The Old Tavern is bright and well lighted, a pleasant diversion from the dark and heavy atmosphere of the other early-morning haunts. Shortie is already there, actively caught up in a conversation with a woman friend who is playing a video card game at a machine on the counter.

Several other folks mill about, playing pool or just clustering about to talk about The X-Files and have a drink or two. Gilbert chats happily, sipping at a cup of coffee. Yet when someone notes his low-octane choice of beverage, Gilbert holds up his empty shot glass of brandy and smiles.

Gilbert talks about his mother, his career aspirations and his plans for Thanksgiving. Along the way, he orders a screwdriver—ostensibly to mask the smell of liquor on his breath when he later goes to visit mom.

“Make it a good one please,” he asks as the bartender measures out the vodka.

Glenda, the bartender assigned to the job, dutifully follows orders and fills the tall glass three-quarters of the way to the top.
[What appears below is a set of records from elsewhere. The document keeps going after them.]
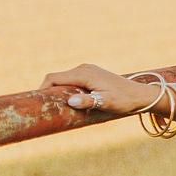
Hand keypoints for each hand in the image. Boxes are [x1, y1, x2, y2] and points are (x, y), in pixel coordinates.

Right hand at [38, 63, 155, 116]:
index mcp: (83, 74)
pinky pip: (71, 80)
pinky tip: (66, 102)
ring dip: (57, 91)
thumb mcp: (106, 103)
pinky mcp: (90, 75)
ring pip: (64, 79)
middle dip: (47, 91)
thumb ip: (88, 102)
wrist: (140, 95)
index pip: (54, 78)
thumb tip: (70, 101)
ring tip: (52, 107)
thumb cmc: (124, 101)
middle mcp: (83, 68)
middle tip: (40, 107)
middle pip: (56, 78)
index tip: (34, 102)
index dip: (41, 88)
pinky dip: (65, 89)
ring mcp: (87, 70)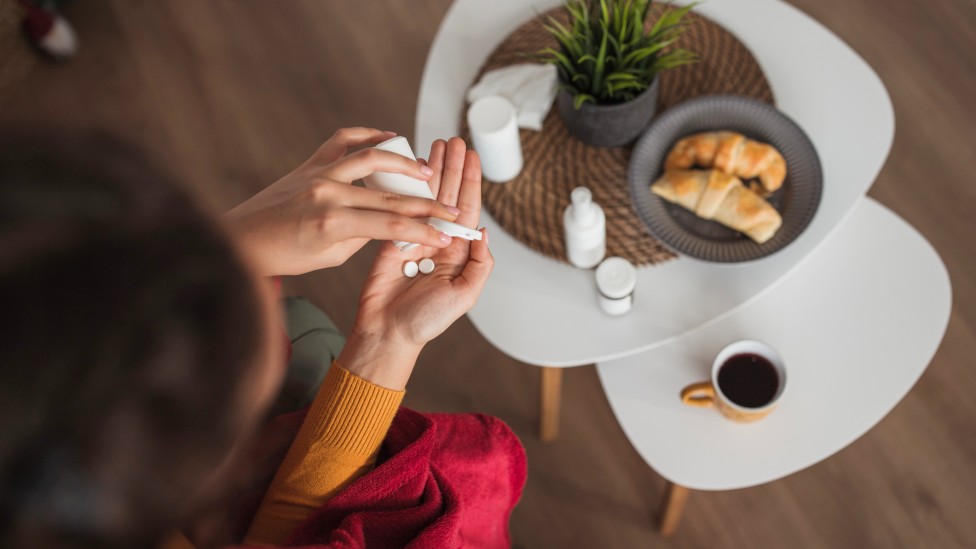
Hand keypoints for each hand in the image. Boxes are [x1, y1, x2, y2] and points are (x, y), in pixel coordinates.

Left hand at [224, 128, 460, 275]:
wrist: (242, 239)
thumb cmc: (282, 255)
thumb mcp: (328, 257)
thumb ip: (361, 236)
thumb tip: (388, 222)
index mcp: (331, 223)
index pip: (391, 225)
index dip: (424, 229)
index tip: (447, 233)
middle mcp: (327, 193)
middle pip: (390, 196)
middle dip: (426, 203)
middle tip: (450, 208)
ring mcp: (318, 173)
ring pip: (372, 158)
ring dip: (405, 163)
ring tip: (427, 170)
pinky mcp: (310, 163)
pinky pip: (344, 140)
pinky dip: (369, 135)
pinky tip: (389, 137)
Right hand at [338, 138, 492, 389]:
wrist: (387, 332)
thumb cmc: (426, 321)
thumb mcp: (464, 296)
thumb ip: (480, 264)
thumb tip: (482, 231)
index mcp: (458, 252)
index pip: (467, 209)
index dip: (470, 181)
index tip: (473, 157)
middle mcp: (438, 240)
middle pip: (448, 195)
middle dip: (452, 167)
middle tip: (455, 140)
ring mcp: (414, 237)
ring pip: (425, 196)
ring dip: (431, 171)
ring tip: (436, 144)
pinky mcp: (390, 238)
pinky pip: (400, 207)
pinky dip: (405, 187)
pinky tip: (409, 169)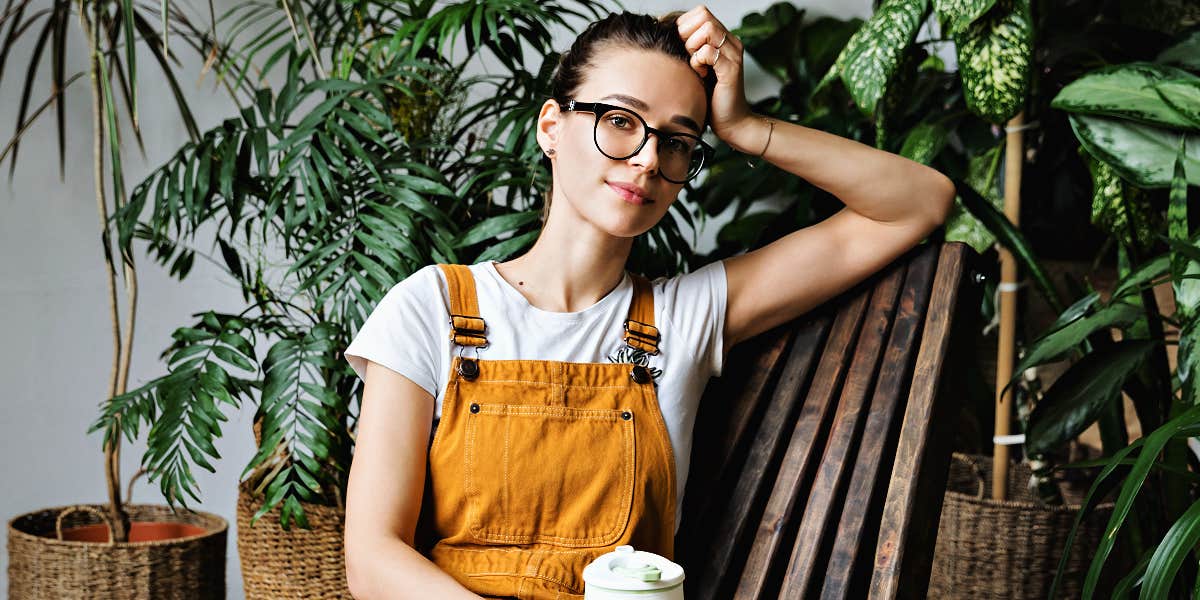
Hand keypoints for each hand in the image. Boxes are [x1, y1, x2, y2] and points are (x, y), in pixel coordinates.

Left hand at [675, 6, 753, 149]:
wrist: (730, 123)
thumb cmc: (709, 97)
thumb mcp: (693, 67)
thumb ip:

The action ebbs and flows quite a bit over the next half hour. Shortie had said that people come and go frequently here, much more than any of the other spots, and he is right. Only the stalwarts at the bar—Gilbert, and a few others—seem to linger. Slowly each of their stories comes out, each one a measure of sadness tinged with faint optimism.

The drinks have been flowing for a couple of hours now, and it’s beginning to show. Voices get louder and less clear, the stories get alternately funnier and sadder and the departing patrons seem a little less steady on their feet as they step out into the cool, crisp morning air.